我盡量詳細的說道。汐聽到後輕搖了頭嘴角笑了笑。語氣平和:「果然,我不知道該怎麼說。或許只是一場噩夢呢?」

「噩夢?對……就是一場簡單的噩夢,不需要太在意。」汐的回答我聽後似是釋然的笑了。並沒有嘲弄汐,而是覺得自己太大驚小怪的一面讓汐看見到了。

「話說,時尋……算了。」

「嗯?什麼事。」汐的欲言又止讓稍皺了下眉頭,關心意味的反問。汐沒有立即回答,只有笑著,隨後又打趣的問我:「沒什麼。對了,其它的噩夢是什麼呢?」

汐說沒什麼就沒什麼吧。其它的噩夢,說實話有個噩夢讓我有難以啟齒,有些害臊。其他的也都記不清楚了,只記得是個噩夢。剛才說的那個和接下來這個是記得非常清楚的。

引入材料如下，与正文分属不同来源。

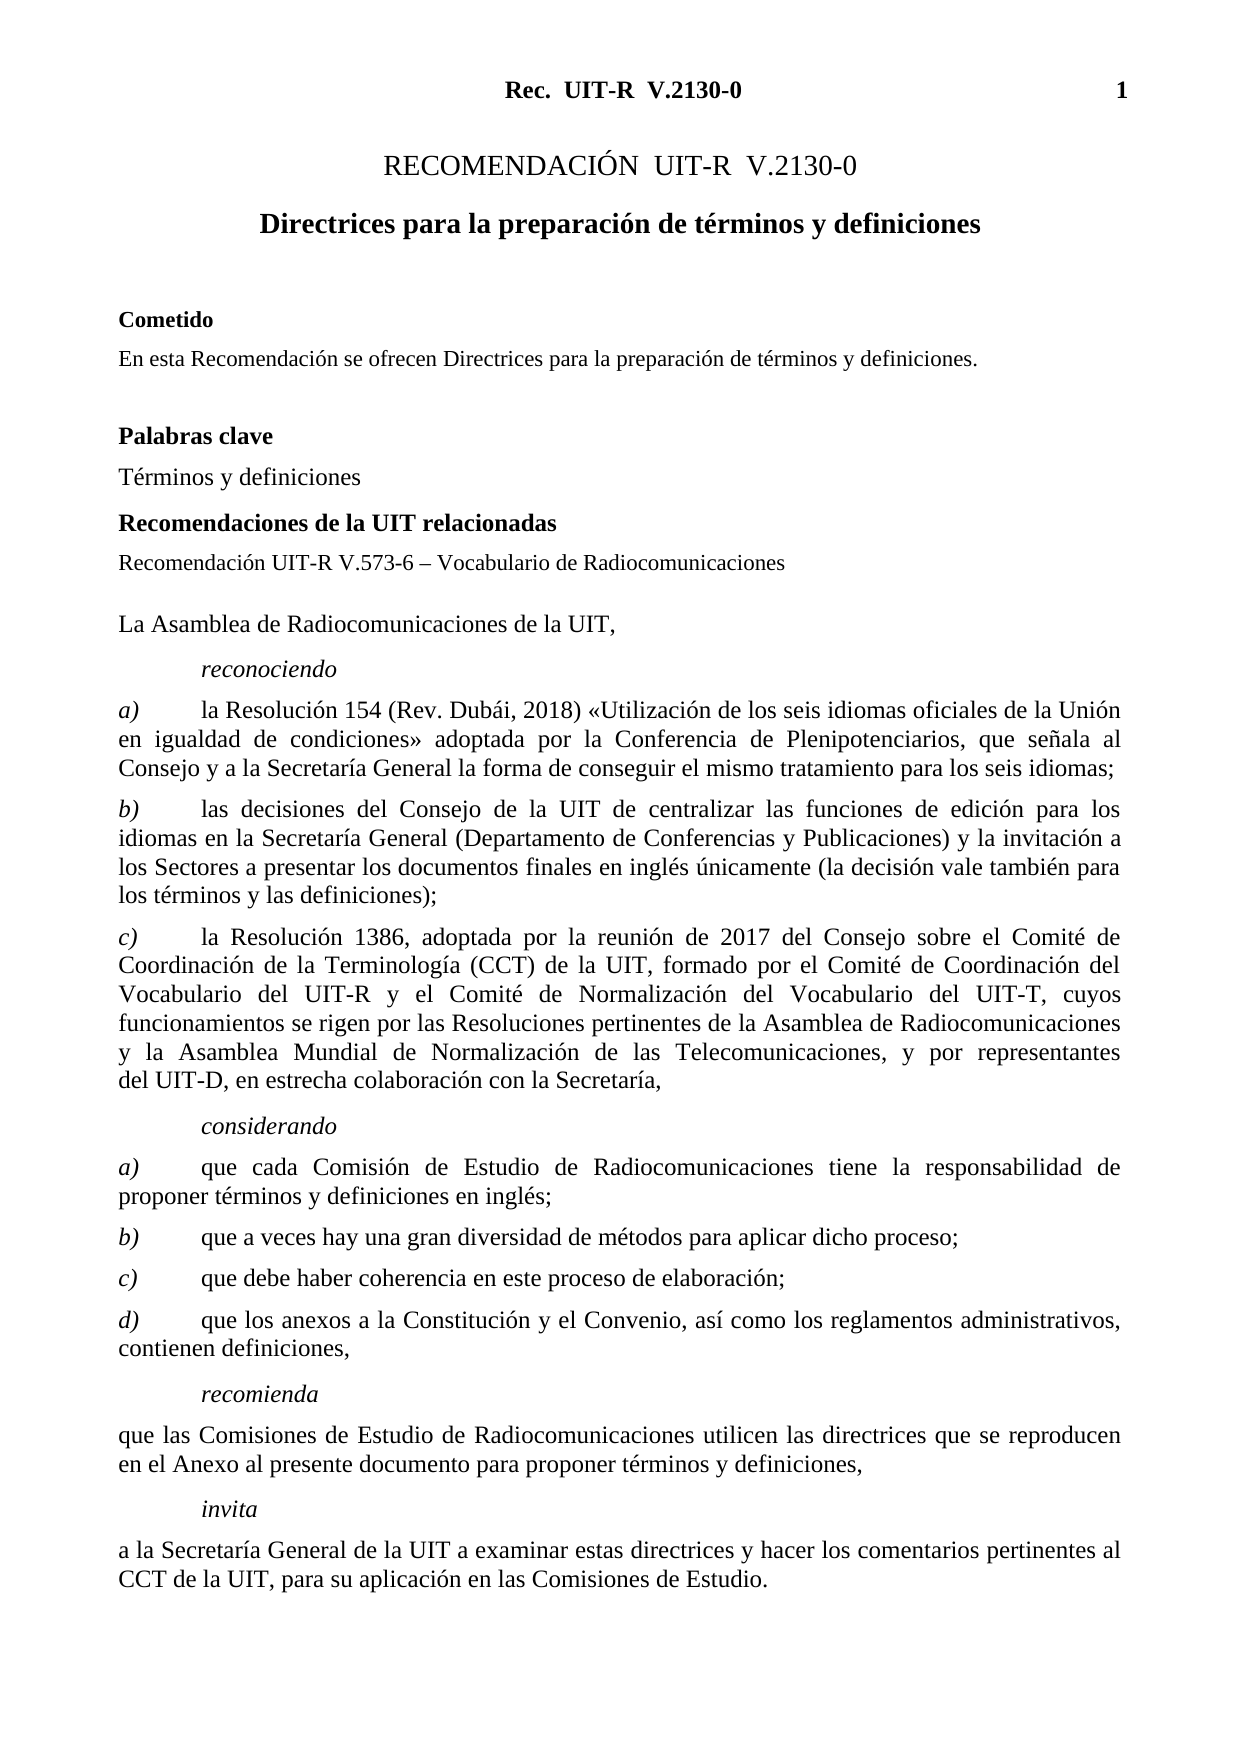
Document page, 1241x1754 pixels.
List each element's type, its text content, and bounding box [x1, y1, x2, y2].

text d) que los anexos a la Constitución y el Convenio, así como los reglamentos administrativos, contienen definiciones, [118, 1305, 1122, 1362]
text En esta Recomendación se ofrecen Directrices para la preparación de términos y definiciones. [118, 345, 1122, 371]
text recomienda [201, 1379, 1122, 1408]
text reconociendo [201, 654, 1122, 683]
text que las Comisiones de Estudio de Radiocomunicaciones utilicen las directrices que se reproducen en el Anexo al presente documento para proponer términos y definiciones, [118, 1420, 1122, 1478]
subtitle Cometido [118, 306, 1122, 332]
text b) las decisiones del Consejo de la UIT de centralizar las funciones de edición para los idiomas en la Secretaría General (Departamento de Conferencias y Publicaciones) y la invitación a los Sectores a presentar los documentos finales en inglés únicamente (la decisión vale también para los términos y las definiciones); [118, 794, 1122, 909]
text Términos y definiciones [118, 462, 1122, 491]
text considerando [201, 1111, 1122, 1140]
title Directrices para la preparación de términos y definiciones [118, 206, 1122, 240]
text a la Secretaría General de la UIT a examinar estas directrices y hacer los comentarios pertinentes al CCT de la UIT, para su aplicación en las Comisiones de Estudio. [118, 1536, 1122, 1593]
title La Asamblea de Radiocomunicaciones de la UIT, [118, 609, 1122, 638]
subtitle Palabras clave [118, 421, 1122, 450]
text a) la Resolución 154 (Rev. Dubái, 2018) «Utilización de los seis idiomas oficiales de la Unión en igualdad de condiciones» adoptada por la Conferencia de Plenipotenciarios, que señala al Consejo y a la Secretaría General la forma de conseguir el mismo tratamiento para los seis idiomas; [118, 696, 1122, 782]
text a) que cada Comisión de Estudio de Radiocomunicaciones tiene la responsabilidad de proponer términos y definiciones en inglés; [118, 1152, 1122, 1210]
text RECOMENDACIÓN UIT-R V.2130-0 [118, 148, 1122, 181]
text c) la Resolución 1386, adoptada por la reunión de 2017 del Consejo sobre el Comité de Coordinación de la Terminología (CCT) de la UIT, formado por el Comité de Coordinación del Vocabulario del UIT-R y el Comité de Normalización del Vocabulario del UIT-T, cuyos funcionamientos se rigen por las Resoluciones pertinentes de la Asamblea de Radiocomunicaciones y la Asamblea Mundial de Normalización de las Telecomunicaciones, y por representantes del UIT-D, en estrecha colaboración con la Secretaría, [118, 922, 1122, 1094]
text Recomendación UIT-R V.573-6 – Vocabulario de Radiocomunicaciones [118, 549, 1122, 576]
text invita [201, 1494, 1122, 1523]
text c) que debe haber coherencia en este proceso de elaboración; [118, 1263, 1122, 1292]
text b) que a veces hay una gran diversidad de métodos para aplicar dicho proceso; [118, 1222, 1122, 1251]
subtitle Recomendaciones de la UIT relacionadas [118, 508, 1122, 537]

「那個……汐,靠近點。」我貼近汐的耳邊,耳廓精巧泛起絲絲潮紅,應該是我靠的太近的緣故,然後心有些害羞,畢竟這種事只能在耳邊輕輕地訴說。

「那個夢不是最駭人的,但無疑是最痛楚的,最無力的。我在教室里,在家裡,在任何地方,都有一種無形的雙手狠狠的扼住我下面的東西。被緊緊地攥住,時而強而有力令我痛楚萬分,時而若有若無的空寂,讓我欣喜若狂,似乎得到了片刻分余,但就是這種念頭,一想起就會被狠狠的扼住。怎麼掙脫都掙脫不了,只能無力地等待清醒。」